Bid target Altadis posted in-line first-half net profit of 247 million euros ($335.8 million) on Thursday, but predicted the second half could be sapped by the effect of dollar weakness on income.
"Altadis expects its organic performance will remain solid in the second half of 2007, although it is adjusting its expectations for the full year to incorporate the effect of the persistent weakness of the U.S. dollar (versus the euro)," it said in a statement.
More than half of Altadis' cigar revenues -- about one fifth of total revenues -- come from the United States.
Net profit was up 27% year-on-year as the Franco-Spanish tobacco group, under offer by Imperial Tobacco, improved margins.
Six analysts polled by Reuters forecast average net profit of 249 million euros on revenues of 1.945 billion.
In a statement, Altadis said sales rose 0.2% in the first half to 1.938 billion euros. EBITDA (earnings before interest, tax, depreciation and amortization) rose 7.2% to 590 million euros, against a poll forecast of 586 million.
In the first half of 2006, Altadis' results were hit by a price war and a new anti-tobacco law in Spain.
Since then tobacco sales have stabilised and the company has improved margins thanks to a rise in cigarette prices.

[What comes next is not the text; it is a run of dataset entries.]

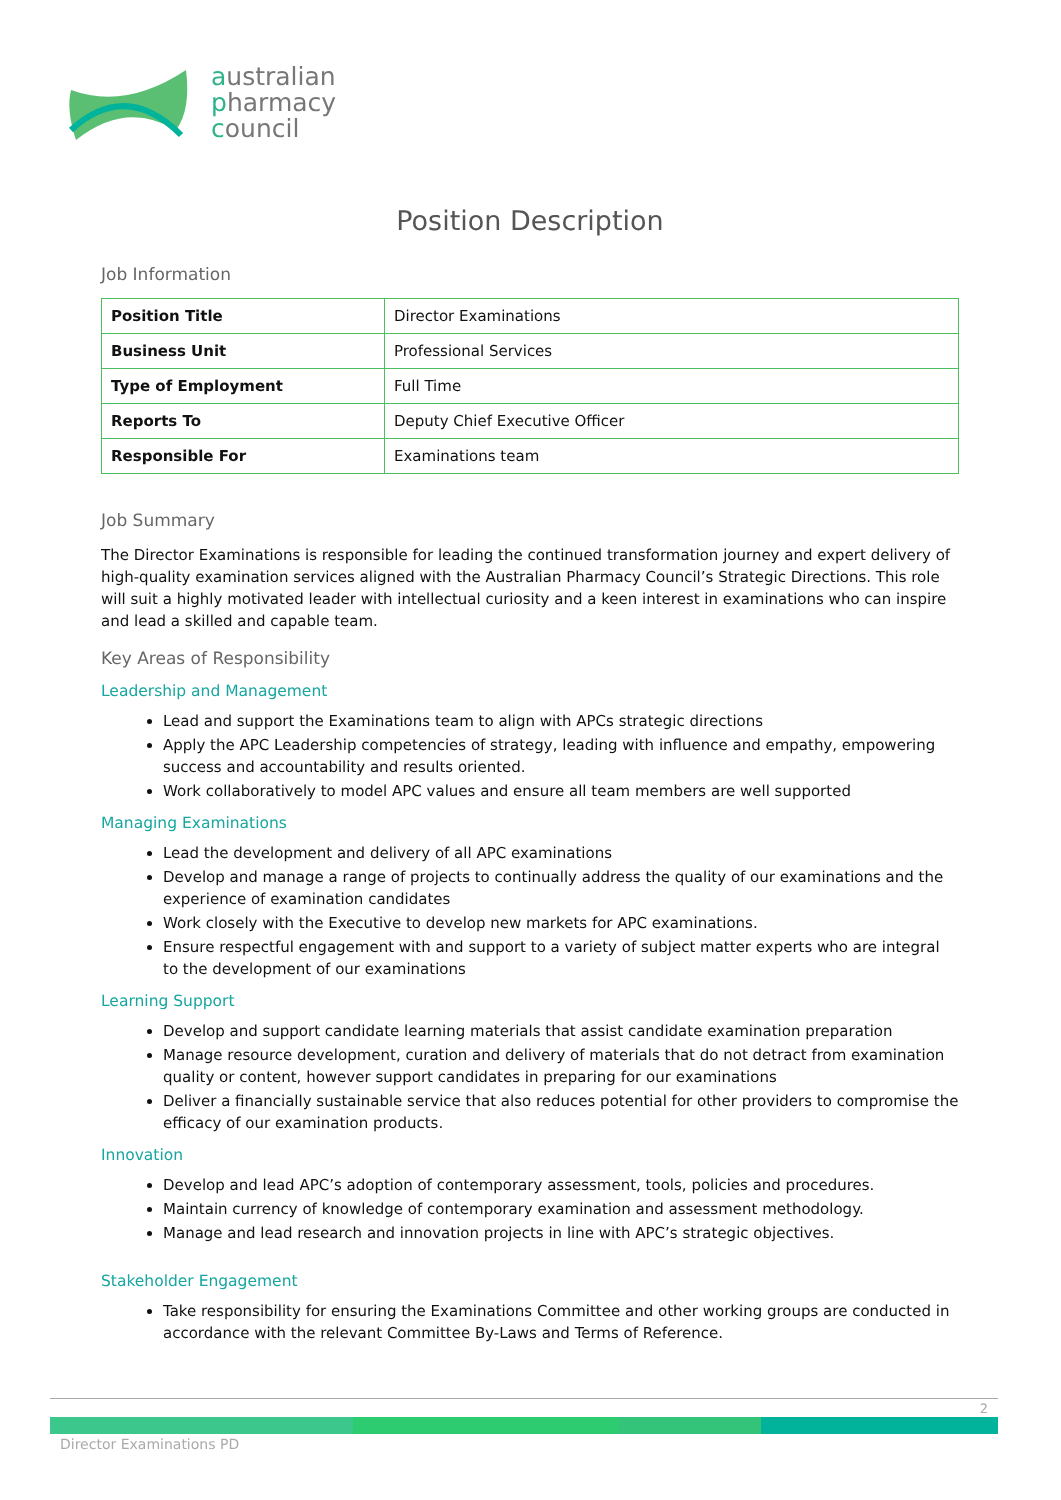australian
pharmacy
council
Position Description
Job Information
| Position Title | Director Examinations |
| Business Unit | Professional Services |
| Type of Employment | Full Time |
| Reports To | Deputy Chief Executive Officer |
| Responsible For | Examinations team |
Job Summary
The Director Examinations is responsible for leading the continued transformation journey and expert delivery of high-quality examination services aligned with the Australian Pharmacy Council’s Strategic Directions. This role will suit a highly motivated leader with intellectual curiosity and a keen interest in examinations who can inspire and lead a skilled and capable team.
Key Areas of Responsibility
Leadership and Management
Lead and support the Examinations team to align with APCs strategic directions
Apply the APC Leadership competencies of strategy, leading with influence and empathy, empowering success and accountability and results oriented.
Work collaboratively to model APC values and ensure all team members are well supported
Managing Examinations
Lead the development and delivery of all APC examinations
Develop and manage a range of projects to continually address the quality of our examinations and the experience of examination candidates
Work closely with the Executive to develop new markets for APC examinations.
Ensure respectful engagement with and support to a variety of subject matter experts who are integral to the development of our examinations
Learning Support
Develop and support candidate learning materials that assist candidate examination preparation
Manage resource development, curation and delivery of materials that do not detract from examination quality or content, however support candidates in preparing for our examinations
Deliver a financially sustainable service that also reduces potential for other providers to compromise the efficacy of our examination products.
Innovation
Develop and lead APC’s adoption of contemporary assessment, tools, policies and procedures.
Maintain currency of knowledge of contemporary examination and assessment methodology.
Manage and lead research and innovation projects in line with APC’s strategic objectives.
Stakeholder Engagement
Take responsibility for ensuring the Examinations Committee and other working groups are conducted in accordance with the relevant Committee By-Laws and Terms of Reference.
2
Director Examinations PD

Earlier this week, analysts said the results would be of more interest to shareholders in Imperial Tobacco, which made a 12.6 billion euro friendly takeover bid for the maker of Gitanes and Fortuna cigarettes in July.
The 50 euros a share takeover offer, which was agreed after months of wrangling about price, would create the world's fourth-largest tobacco group.
Imperial hopes to complete the deal by the end of the year, once Spanish market regulator CNMV gives its go-ahead, expected in September or October.